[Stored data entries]

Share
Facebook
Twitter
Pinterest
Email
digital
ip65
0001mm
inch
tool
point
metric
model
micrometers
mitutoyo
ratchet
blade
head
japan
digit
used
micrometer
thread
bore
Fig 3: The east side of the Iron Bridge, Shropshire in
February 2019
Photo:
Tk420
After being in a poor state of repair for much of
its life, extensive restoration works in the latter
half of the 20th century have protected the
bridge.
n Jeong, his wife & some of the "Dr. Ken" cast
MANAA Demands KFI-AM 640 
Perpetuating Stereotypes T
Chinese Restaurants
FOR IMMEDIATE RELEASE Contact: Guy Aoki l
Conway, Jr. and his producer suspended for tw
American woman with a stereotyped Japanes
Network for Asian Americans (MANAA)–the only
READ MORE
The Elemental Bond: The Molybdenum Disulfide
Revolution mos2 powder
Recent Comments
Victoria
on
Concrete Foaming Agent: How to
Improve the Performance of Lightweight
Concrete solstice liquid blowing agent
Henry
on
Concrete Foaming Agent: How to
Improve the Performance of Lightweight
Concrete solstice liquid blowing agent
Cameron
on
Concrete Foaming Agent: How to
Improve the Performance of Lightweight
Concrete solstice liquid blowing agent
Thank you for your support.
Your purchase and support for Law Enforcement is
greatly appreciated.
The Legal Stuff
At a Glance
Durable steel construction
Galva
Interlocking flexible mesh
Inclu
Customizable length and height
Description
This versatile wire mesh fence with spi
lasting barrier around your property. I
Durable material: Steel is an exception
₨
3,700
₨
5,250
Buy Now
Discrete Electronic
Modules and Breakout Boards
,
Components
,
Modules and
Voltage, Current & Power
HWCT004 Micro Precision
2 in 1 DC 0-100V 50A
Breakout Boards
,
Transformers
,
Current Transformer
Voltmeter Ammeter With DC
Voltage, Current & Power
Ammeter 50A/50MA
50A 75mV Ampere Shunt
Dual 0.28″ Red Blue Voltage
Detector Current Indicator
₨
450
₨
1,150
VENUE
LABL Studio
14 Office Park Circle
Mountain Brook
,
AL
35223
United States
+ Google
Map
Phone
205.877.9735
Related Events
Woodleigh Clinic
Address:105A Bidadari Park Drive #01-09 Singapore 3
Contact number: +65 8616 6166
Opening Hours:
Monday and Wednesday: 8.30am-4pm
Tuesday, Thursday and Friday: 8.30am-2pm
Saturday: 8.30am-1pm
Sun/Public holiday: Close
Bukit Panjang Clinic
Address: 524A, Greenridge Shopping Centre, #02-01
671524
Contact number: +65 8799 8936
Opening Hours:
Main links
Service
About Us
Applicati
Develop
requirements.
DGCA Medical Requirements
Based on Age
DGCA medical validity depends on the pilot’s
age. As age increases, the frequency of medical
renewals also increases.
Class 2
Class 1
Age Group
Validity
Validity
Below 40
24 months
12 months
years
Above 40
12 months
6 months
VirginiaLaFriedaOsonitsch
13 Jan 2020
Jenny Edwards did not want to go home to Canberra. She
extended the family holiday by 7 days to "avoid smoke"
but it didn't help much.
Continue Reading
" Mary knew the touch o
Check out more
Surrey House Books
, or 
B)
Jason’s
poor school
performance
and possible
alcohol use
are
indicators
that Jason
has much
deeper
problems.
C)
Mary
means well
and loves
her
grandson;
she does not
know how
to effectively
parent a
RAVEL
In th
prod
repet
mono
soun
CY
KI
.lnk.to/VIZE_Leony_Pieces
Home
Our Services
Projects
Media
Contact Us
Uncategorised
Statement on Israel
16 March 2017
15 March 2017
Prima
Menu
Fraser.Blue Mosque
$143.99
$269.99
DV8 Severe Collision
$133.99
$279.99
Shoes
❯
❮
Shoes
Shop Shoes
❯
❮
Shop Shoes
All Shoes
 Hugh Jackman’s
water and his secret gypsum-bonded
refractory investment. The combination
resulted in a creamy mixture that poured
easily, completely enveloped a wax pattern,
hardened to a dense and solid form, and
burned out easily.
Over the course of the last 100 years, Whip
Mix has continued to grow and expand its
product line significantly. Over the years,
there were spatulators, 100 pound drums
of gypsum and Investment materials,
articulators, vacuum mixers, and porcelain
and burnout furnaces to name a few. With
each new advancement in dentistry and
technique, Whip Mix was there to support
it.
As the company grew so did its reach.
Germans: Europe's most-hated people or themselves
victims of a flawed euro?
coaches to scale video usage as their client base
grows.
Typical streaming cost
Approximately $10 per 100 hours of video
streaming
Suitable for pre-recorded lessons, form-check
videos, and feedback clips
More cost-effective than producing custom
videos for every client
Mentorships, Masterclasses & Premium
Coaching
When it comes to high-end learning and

What to work on: Return every line of text in the records above, word for word, in the same order.

Task solution:
Share
Facebook
Twitter
Pinterest
Email
digital
ip65
0001mm
inch
tool
point
metric
model
micrometers
mitutoyo
ratchet
blade
head
japan
digit
used
micrometer
thread
bore
Fig 3: The east side of the Iron Bridge, Shropshire in
February 2019
Photo:
Tk420
After being in a poor state of repair for much of
its life, extensive restoration works in the latter
half of the 20th century have protected the
bridge.
n Jeong, his wife & some of the "Dr. Ken" cast
MANAA Demands KFI-AM 640 
Perpetuating Stereotypes T
Chinese Restaurants
FOR IMMEDIATE RELEASE Contact: Guy Aoki l
Conway, Jr. and his producer suspended for tw
American woman with a stereotyped Japanes
Network for Asian Americans (MANAA)–the only
READ MORE
The Elemental Bond: The Molybdenum Disulfide
Revolution mos2 powder
Recent Comments
Victoria
on
Concrete Foaming Agent: How to
Improve the Performance of Lightweight
Concrete solstice liquid blowing agent
Henry
on
Concrete Foaming Agent: How to
Improve the Performance of Lightweight
Concrete solstice liquid blowing agent
Cameron
on
Concrete Foaming Agent: How to
Improve the Performance of Lightweight
Concrete solstice liquid blowing agent
Thank you for your support.
Your purchase and support for Law Enforcement is
greatly appreciated.
The Legal Stuff
At a Glance
Durable steel construction
Galva
Interlocking flexible mesh
Inclu
Customizable length and height
Description
This versatile wire mesh fence with spi
lasting barrier around your property. I
Durable material: Steel is an exception
₨
3,700
₨
5,250
Buy Now
Discrete Electronic
Modules and Breakout Boards
,
Components
,
Modules and
Voltage, Current & Power
HWCT004 Micro Precision
2 in 1 DC 0-100V 50A
Breakout Boards
,
Transformers
,
Current Transformer
Voltmeter Ammeter With DC
Voltage, Current & Power
Ammeter 50A/50MA
50A 75mV Ampere Shunt
Dual 0.28″ Red Blue Voltage
Detector Current Indicator
₨
450
₨
1,150
VENUE
LABL Studio
14 Office Park Circle
Mountain Brook
,
AL
35223
United States
+ Google
Map
Phone
205.877.9735
Related Events
Woodleigh Clinic
Address:105A Bidadari Park Drive #01-09 Singapore 3
Contact number: +65 8616 6166
Opening Hours:
Monday and Wednesday: 8.30am-4pm
Tuesday, Thursday and Friday: 8.30am-2pm
Saturday: 8.30am-1pm
Sun/Public holiday: Close
Bukit Panjang Clinic
Address: 524A, Greenridge Shopping Centre, #02-01
671524
Contact number: +65 8799 8936
Opening Hours:
Main links
Service
About Us
Applicati
Develop
requirements.
DGCA Medical Requirements
Based on Age
DGCA medical validity depends on the pilot’s
age. As age increases, the frequency of medical
renewals also increases.
Class 2
Class 1
Age Group
Validity
Validity
Below 40
24 months
12 months
years
Above 40
12 months
6 months
VirginiaLaFriedaOsonitsch
13 Jan 2020
Jenny Edwards did not want to go home to Canberra. She
extended the family holiday by 7 days to "avoid smoke"
but it didn't help much.
Continue Reading
" Mary knew the touch o
Check out more
Surrey House Books
, or 
B)
Jason’s
poor school
performance
and possible
alcohol use
are
indicators
that Jason
has much
deeper
problems.
C)
Mary
means well
and loves
her
grandson;
she does not
know how
to effectively
parent a
RAVEL
In th
prod
repet
mono
soun
CY
KI
.lnk.to/VIZE_Leony_Pieces
Home
Our Services
Projects
Media
Contact Us
Uncategorised
Statement on Israel
16 March 2017
15 March 2017
Prima
Menu
Fraser.Blue Mosque
$143.99
$269.99
DV8 Severe Collision
$133.99
$279.99
Shoes
❯
❮
Shoes
Shop Shoes
❯
❮
Shop Shoes
All Shoes
 Hugh Jackman’s
water and his secret gypsum-bonded
refractory investment. The combination
resulted in a creamy mixture that poured
easily, completely enveloped a wax pattern,
hardened to a dense and solid form, and
burned out easily.
Over the course of the last 100 years, Whip
Mix has continued to grow and expand its
product line significantly. Over the years,
there were spatulators, 100 pound drums
of gypsum and Investment materials,
articulators, vacuum mixers, and porcelain
and burnout furnaces to name a few. With
each new advancement in dentistry and
technique, Whip Mix was there to support
it.
As the company grew so did its reach.
Germans: Europe's most-hated people or themselves
victims of a flawed euro?
coaches to scale video usage as their client base
grows.
Typical streaming cost
Approximately $10 per 100 hours of video
streaming
Suitable for pre-recorded lessons, form-check
videos, and feedback clips
More cost-effective than producing custom
videos for every client
Mentorships, Masterclasses & Premium
Coaching
When it comes to high-end learning and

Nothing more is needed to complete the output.